You can stop here, and for Punie, I did. This is an example of a puff sleeve with a LOT of fullness at the top and a little bit at the bottom:

HOWEVER, when I move, you can see that the sleeve is denting in just under the puff:

(photo credit: Archie/grandemagnifico)

There’s nothing to keep the sleeve held out save the inherent stiffness of the fabric, and so it will naturally cave in a little bit. This can be mitigated a bit by sewing a sleeve header to the armhole seam allowance, but this can only help so much. If you want a REALLY puffy sleeve, go on to:

PART 3: XXXXTREME PUFFINESS

OK. Say, for example, you’re cosplaying a character with crazy-ass, nearly spherical sleeves because you apparently hate yourself:

Or maybe you just want your puffy sleeves to easily stay poofy. Either way. Here are some tricks to maximize your cartoon poof:

  • Interface your sleeves. Fuse a nice medium-heavy interfacing to the wrong side of your sleeve pieces. This will make it harder for the fabric to wrinkle. I didn’t do this for my taffeta sleeves because it’s a stiff enough fabric as it is, and I was worried that gathering it would be even MORE of a pain. But for a lighter-weight fabric, it’s necessary.

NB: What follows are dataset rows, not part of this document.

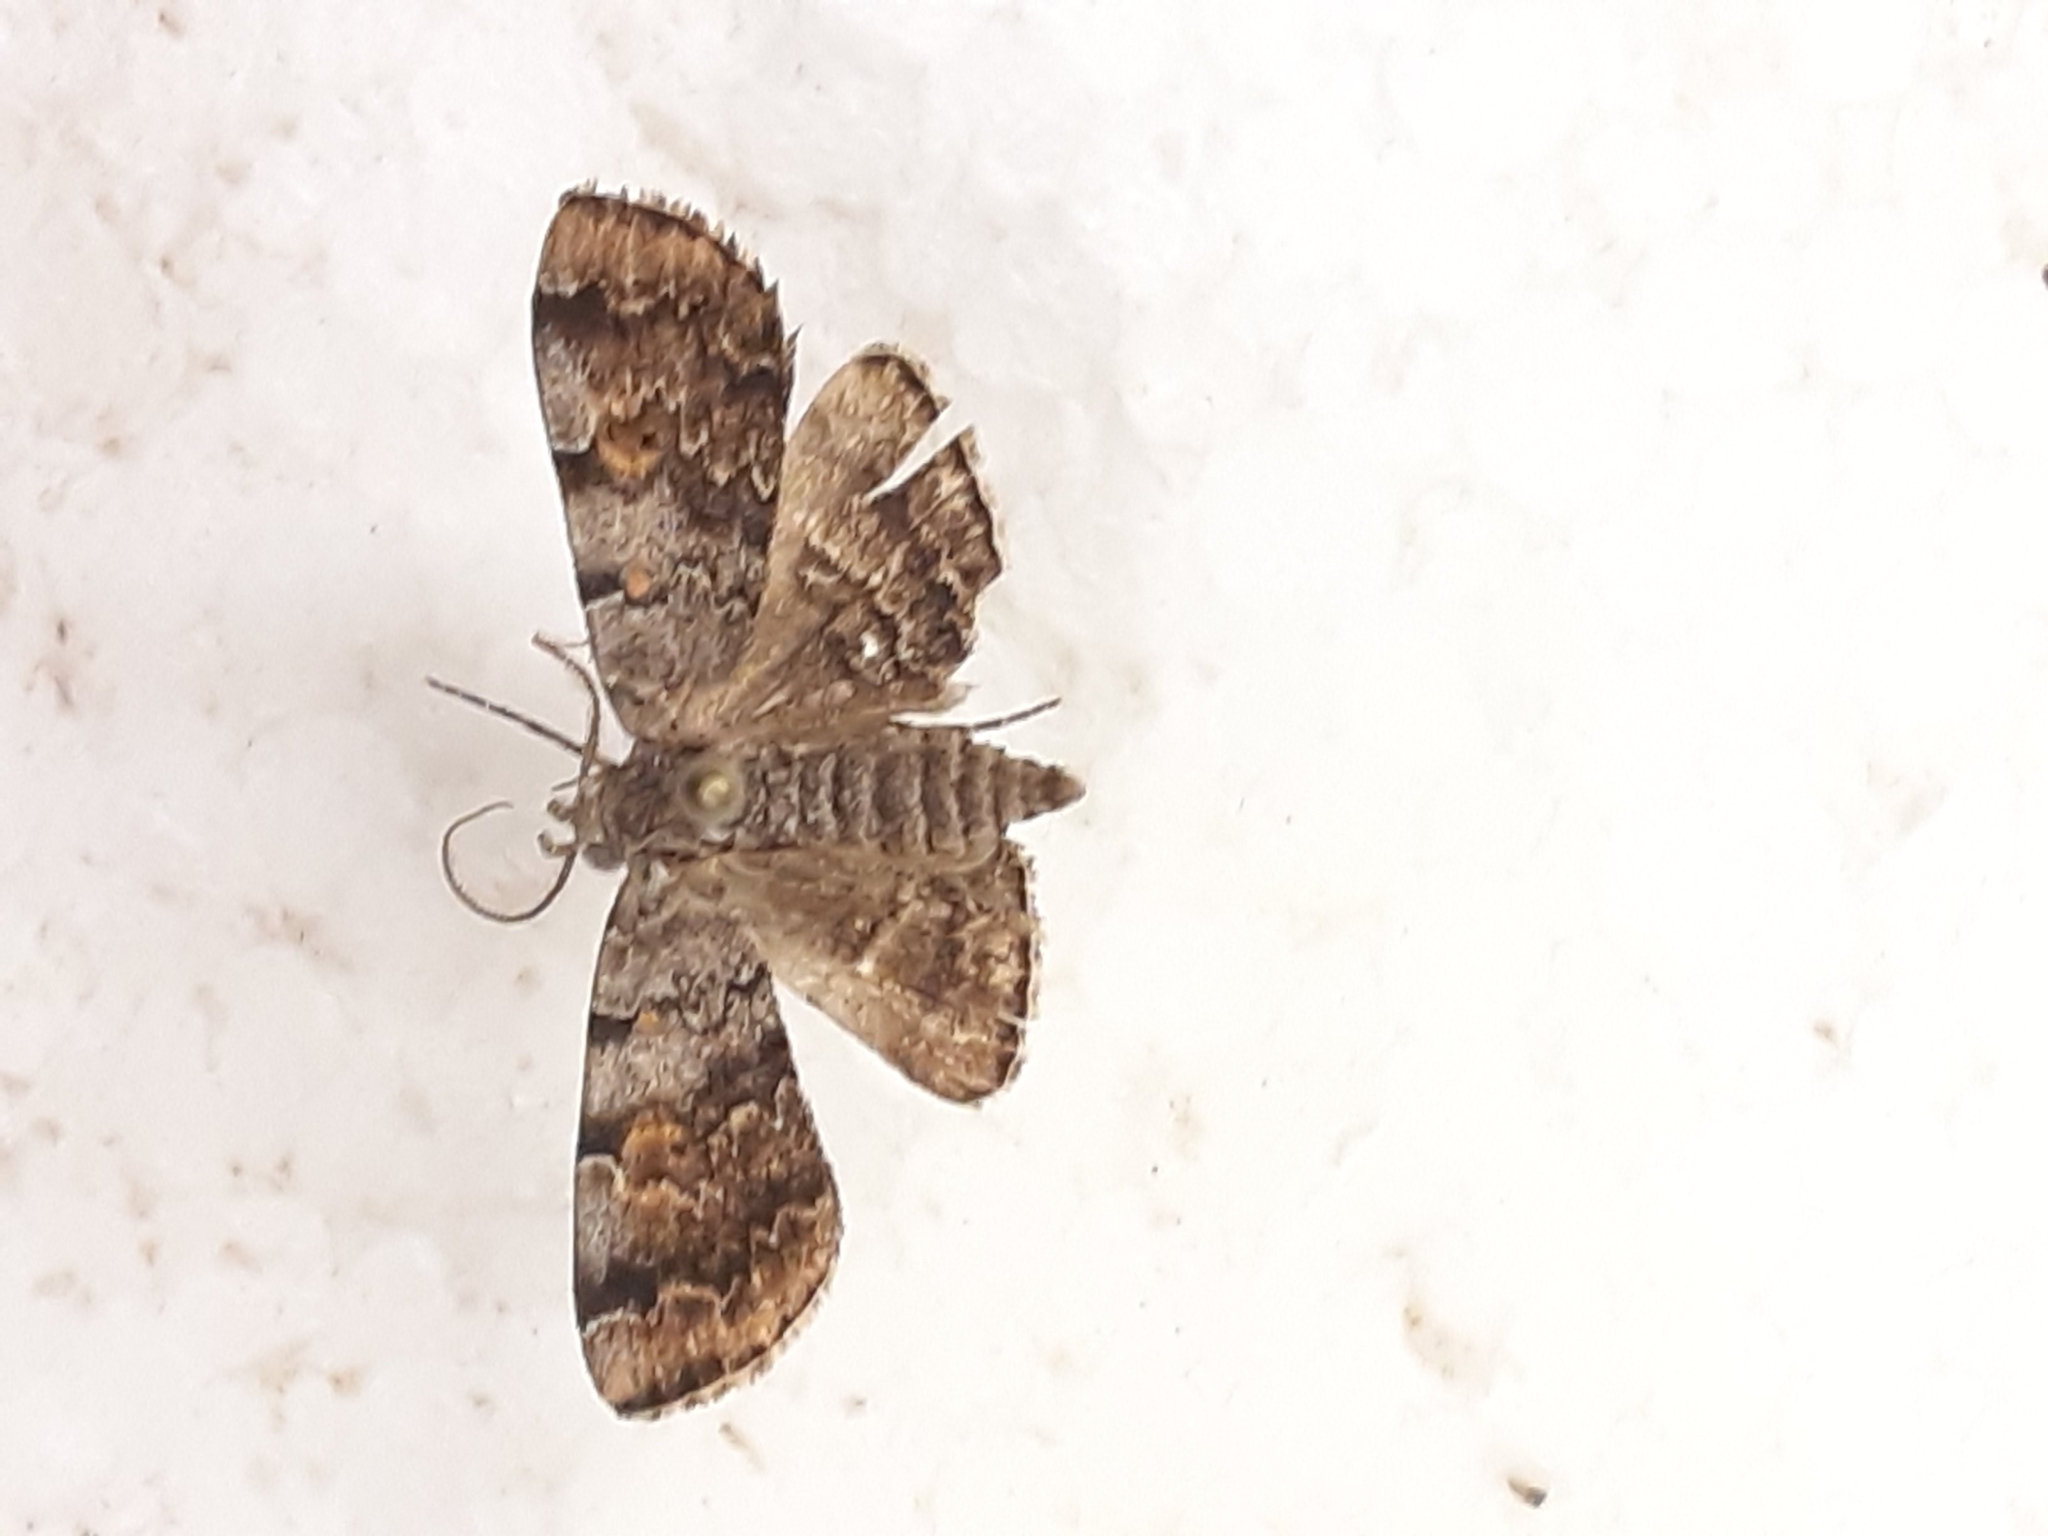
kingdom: Animalia
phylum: Arthropoda
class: Insecta
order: Lepidoptera
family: Erebidae
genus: Idia
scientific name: Idia americalis
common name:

  • Gather a few layers of tulle along with the sleeve. Stiff tulle is better, but soft tulle will work too if you add more layers. Like this:


  • Stuff your sleeves. Start by cutting a smaller, closer-fitting sleeve lining, either by using the original sleeve pattern off of which you based your puff sleeve or by slashing and overlapping your puff sleeve pattern:


    By making your lining sleeve 2-3” shorter, this will force the outer sleeve to puff out a little more. This is pretty much necessary if you want a spherical sleeve.

    Sew each sleeve up separately. Gather your outer sleeve and ease your inner sleeve as before. Match the sleeve seams and center shoulder seam notches. Sew up the lower sleeve hem/band only. THEN, you are going to add stuffing in between the outer and inner sleeves like so:



    You can use batting for a more dramatic, cartoony look, or you can do what I did and stuff all the rest of the tulle scraps in there. Hell, put scrap fabric in there. Anything to fill it out. Finally, line up the inner and outer sleeves, baste them together (closing up the hole), and then sew the entire thing onto your armhole as before.

Voilà! You now have a STUPIDLY PUFFY SLEEVE:

I stuffed these fairly lightly since I liked a little bit of natural movement with my sleeve, but I could’ve gone even further if I wanted to. It’s up to you! 

As always, please feel free to ask me any questions you might have or add any tips you’ve accumulated while making your own puff sleeves! Happy sewing!